BRIEF
Take the line that contains "framed print [240,179,270,221]" and each line after it to the end of the data below, and set them down exactly, omitting pictures.

RECORDS

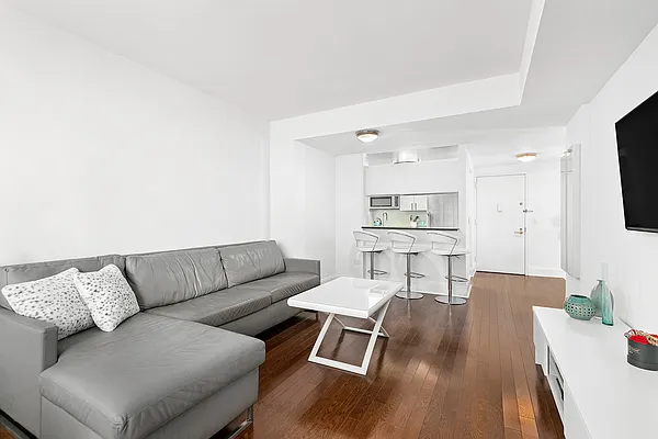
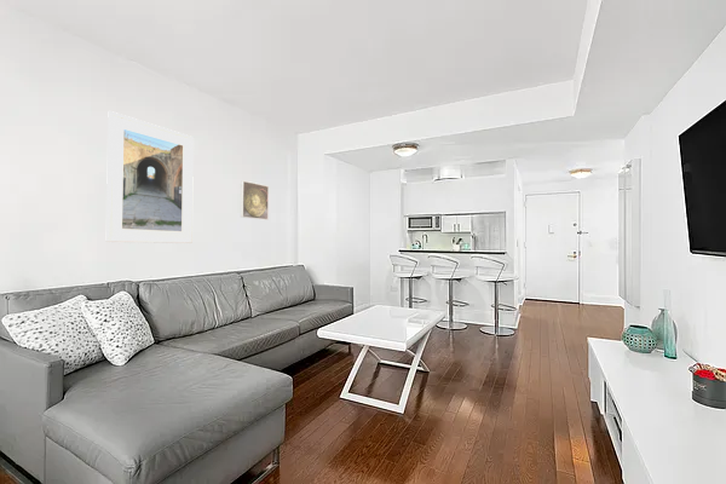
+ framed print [105,110,195,244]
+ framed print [240,179,270,221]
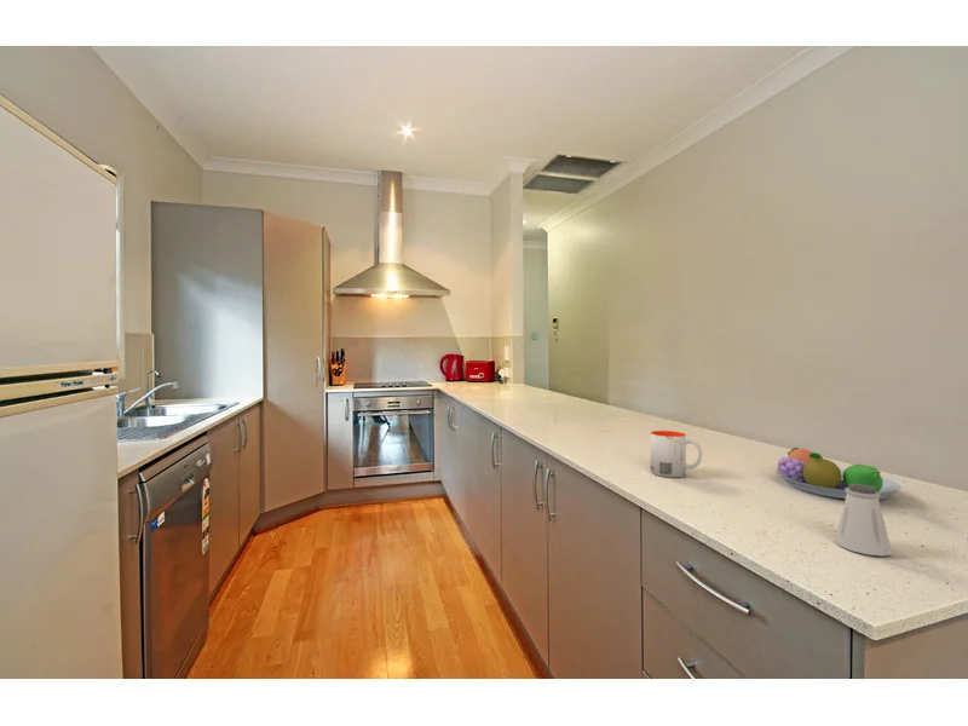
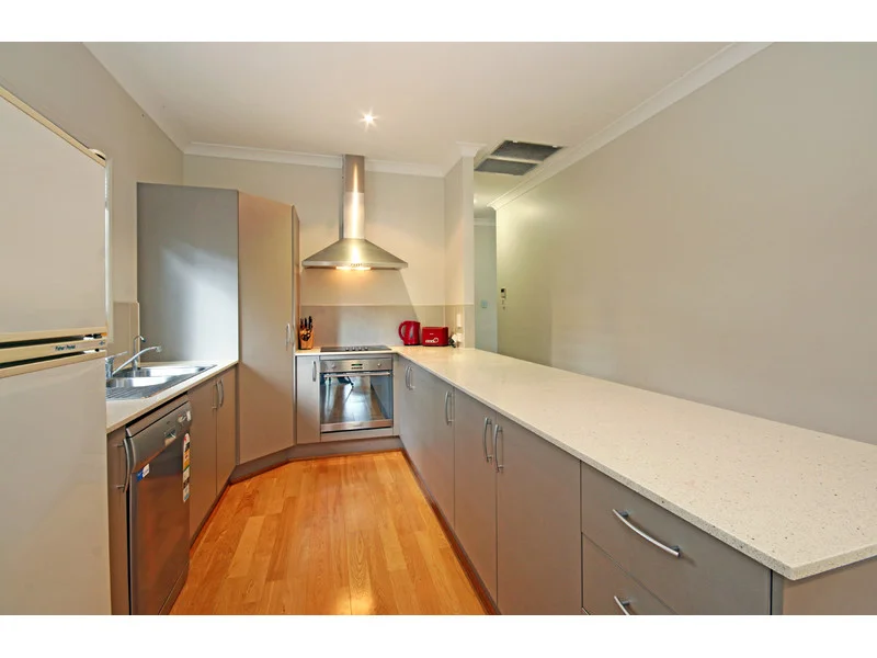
- mug [650,430,703,478]
- fruit bowl [776,446,903,501]
- saltshaker [834,484,893,557]
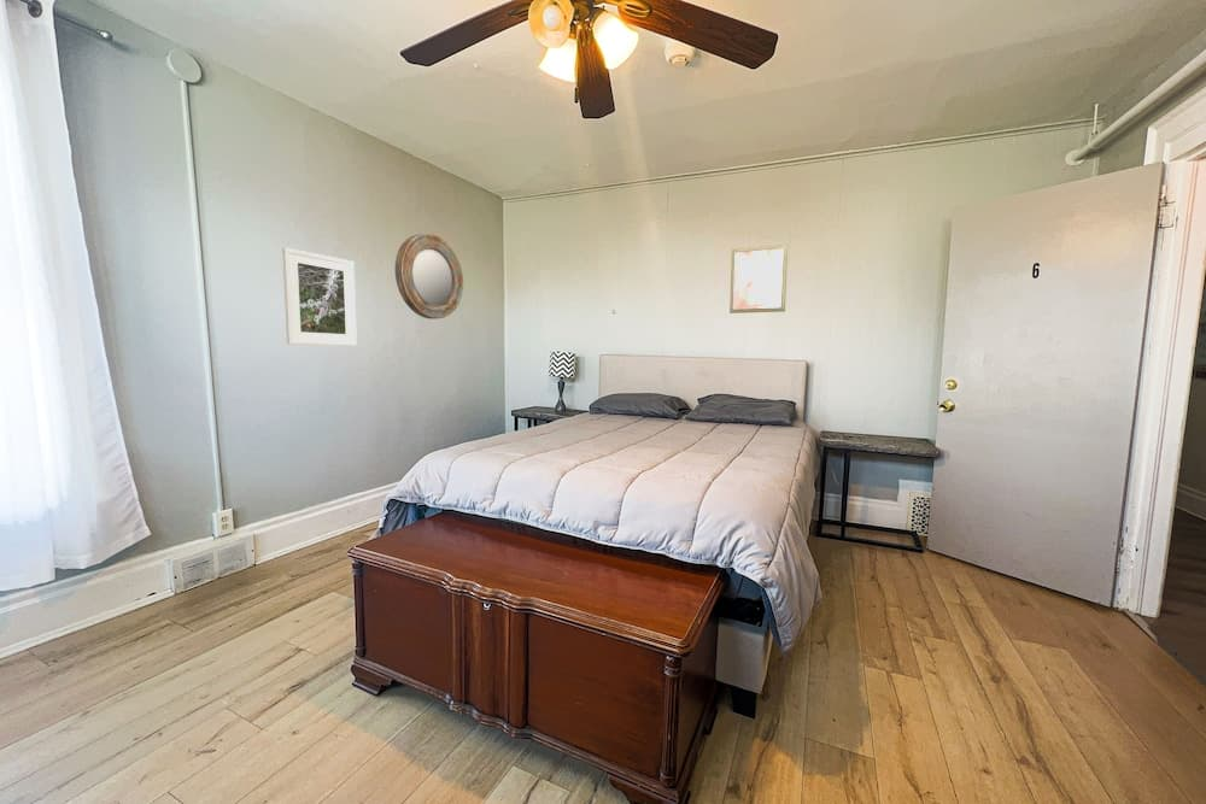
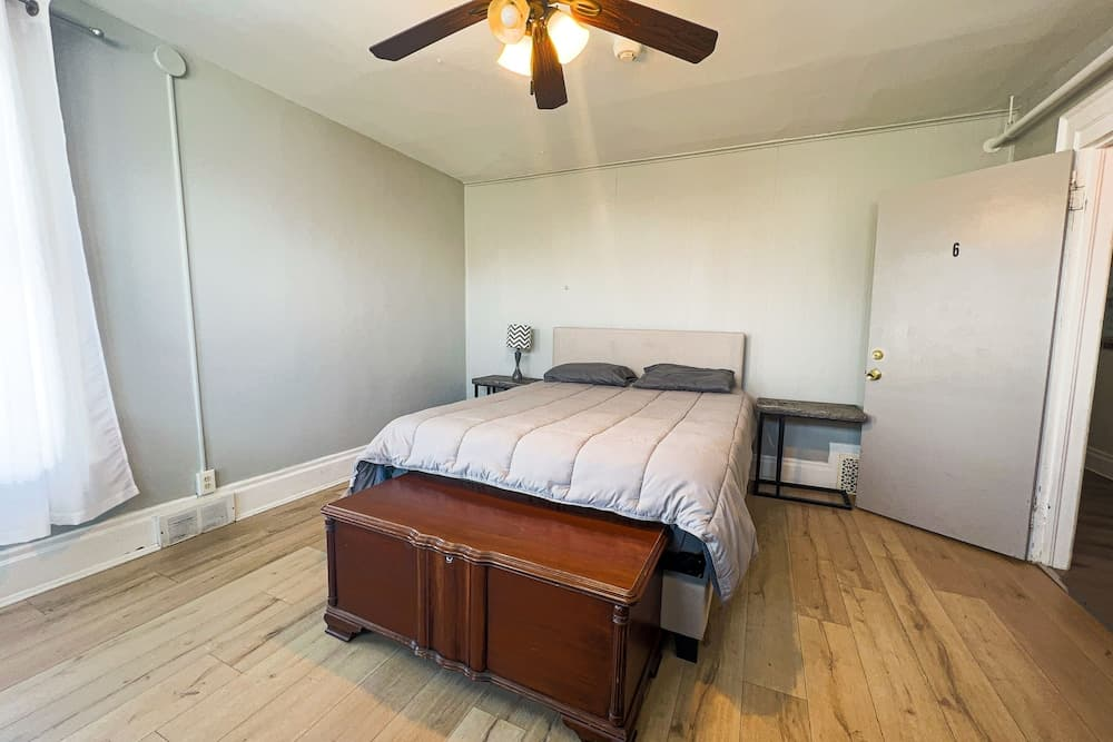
- home mirror [394,233,464,321]
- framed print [281,246,358,347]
- wall art [728,243,789,315]
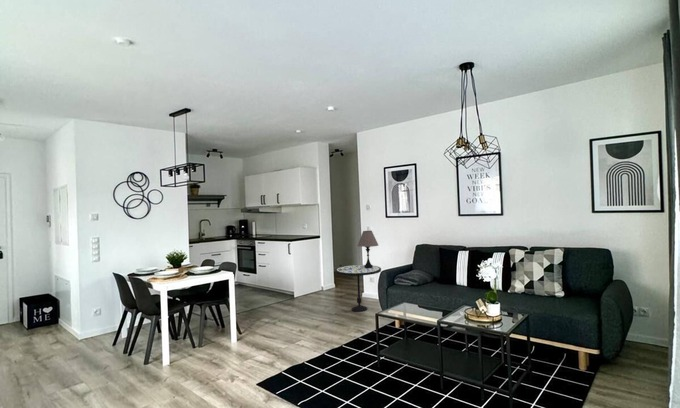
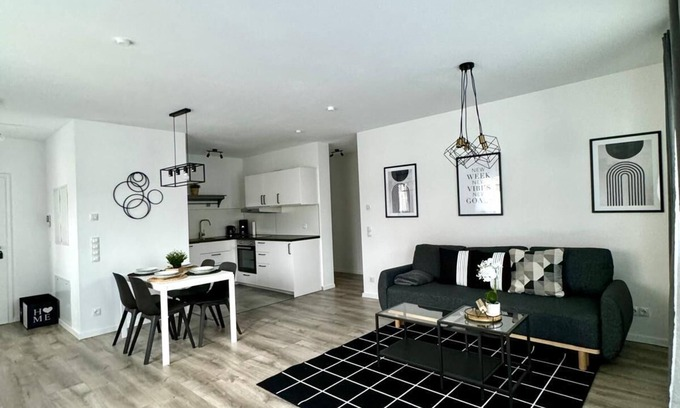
- table lamp [339,230,379,270]
- side table [334,264,382,313]
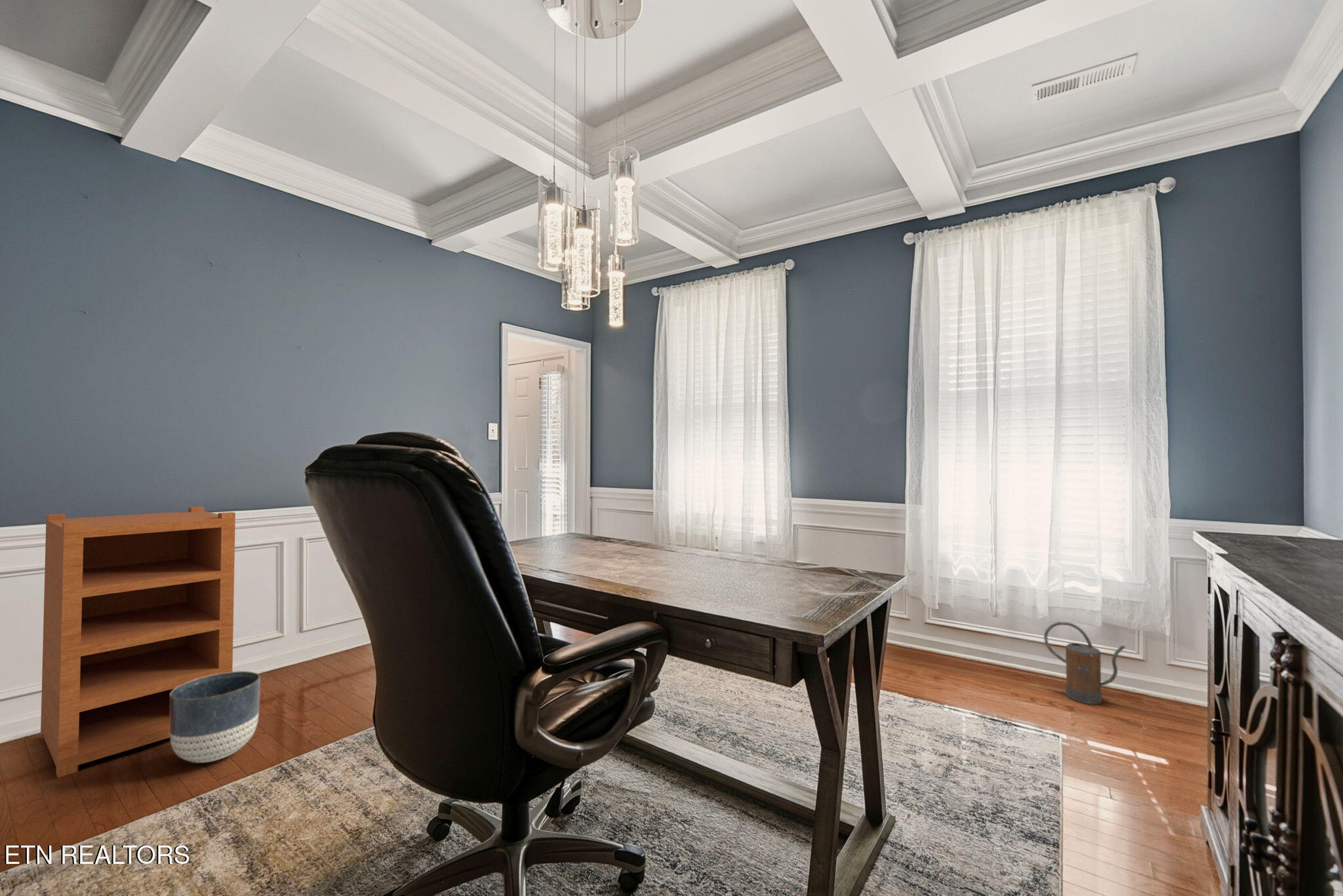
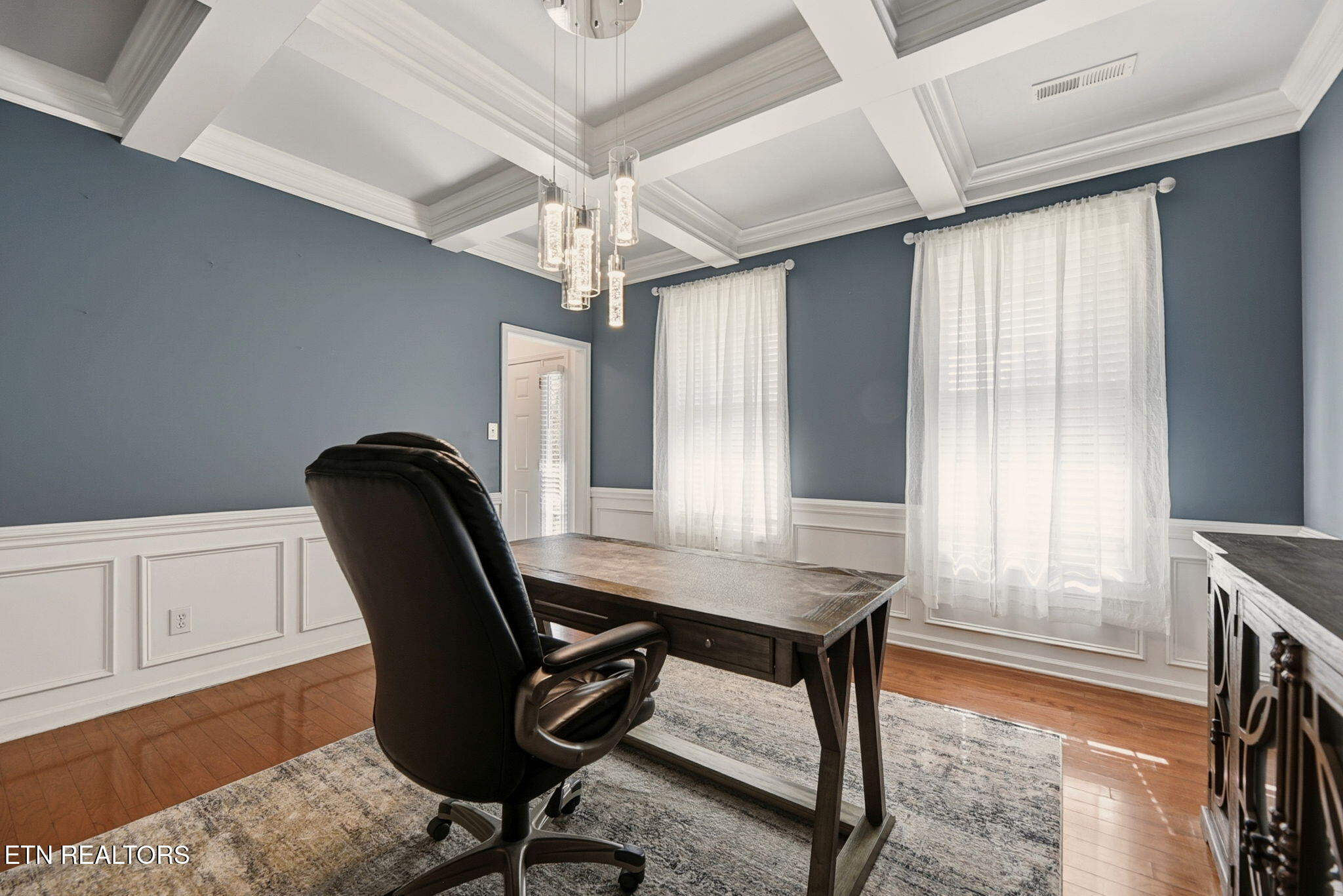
- cupboard [40,506,236,778]
- watering can [1043,621,1127,705]
- planter [169,671,261,764]
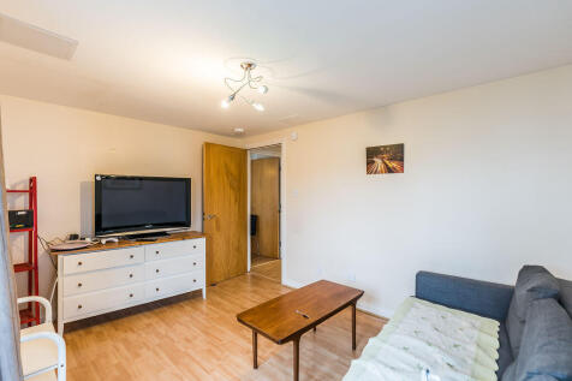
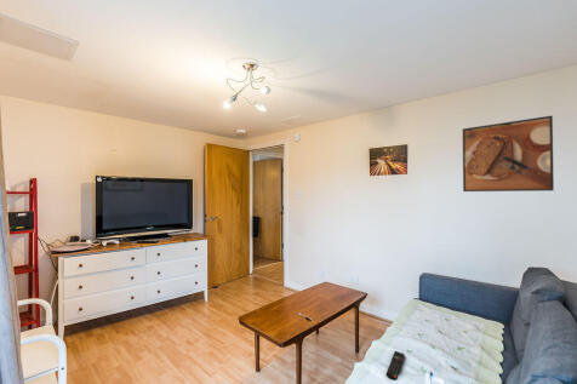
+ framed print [462,115,555,193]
+ remote control [384,350,406,382]
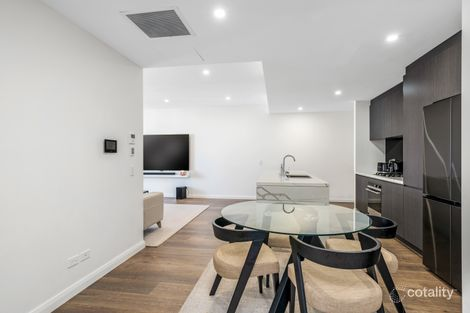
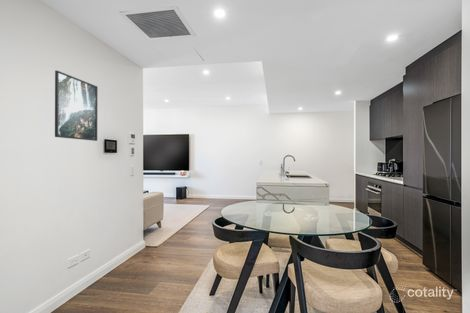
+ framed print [54,70,99,142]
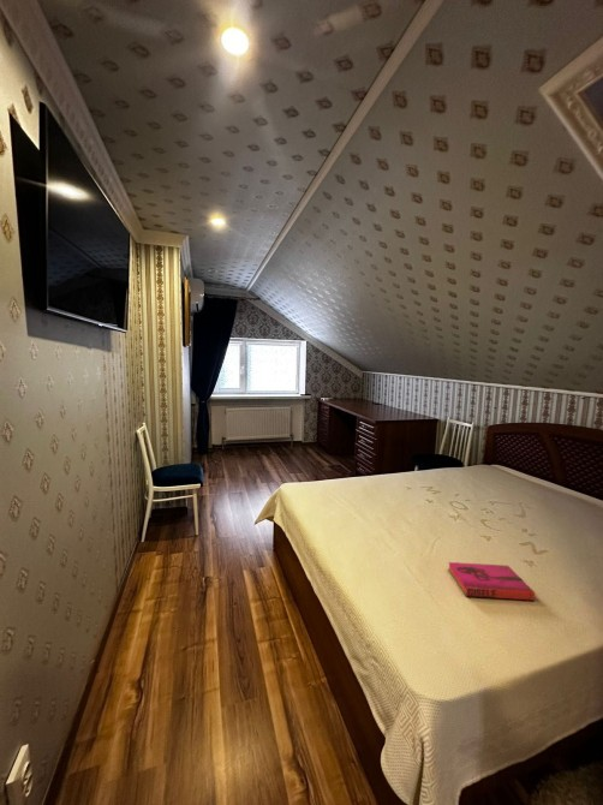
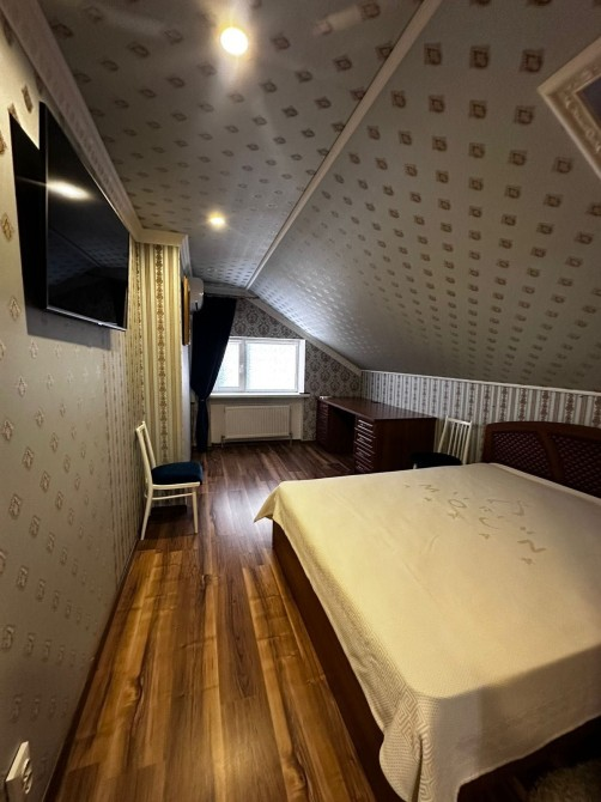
- hardback book [447,561,536,602]
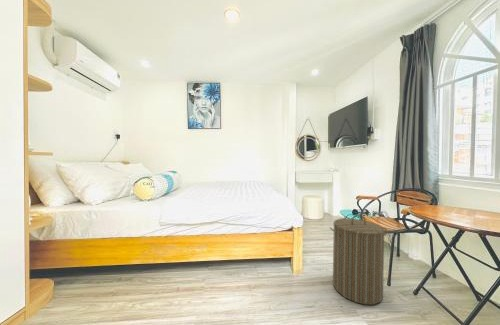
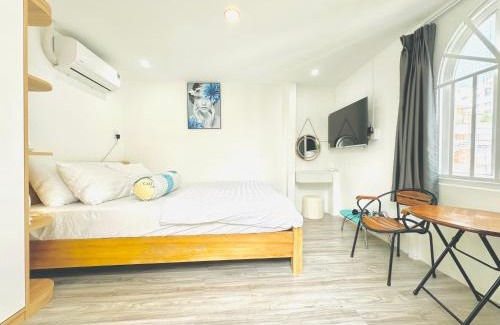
- laundry hamper [329,214,388,306]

RESULT OF THE EXERCISE
+ framed print [240,179,270,221]
- mug [650,430,703,478]
- fruit bowl [776,446,903,501]
- saltshaker [834,484,893,557]
- home mirror [394,233,464,321]
- framed print [281,246,358,347]
- wall art [728,243,789,315]
- table lamp [339,230,379,270]
- side table [334,264,382,313]
- cupboard [40,506,236,778]
- watering can [1043,621,1127,705]
- planter [169,671,261,764]
+ framed print [462,115,555,193]
+ remote control [384,350,406,382]
+ framed print [54,70,99,142]
- hardback book [447,561,536,602]
- laundry hamper [329,214,388,306]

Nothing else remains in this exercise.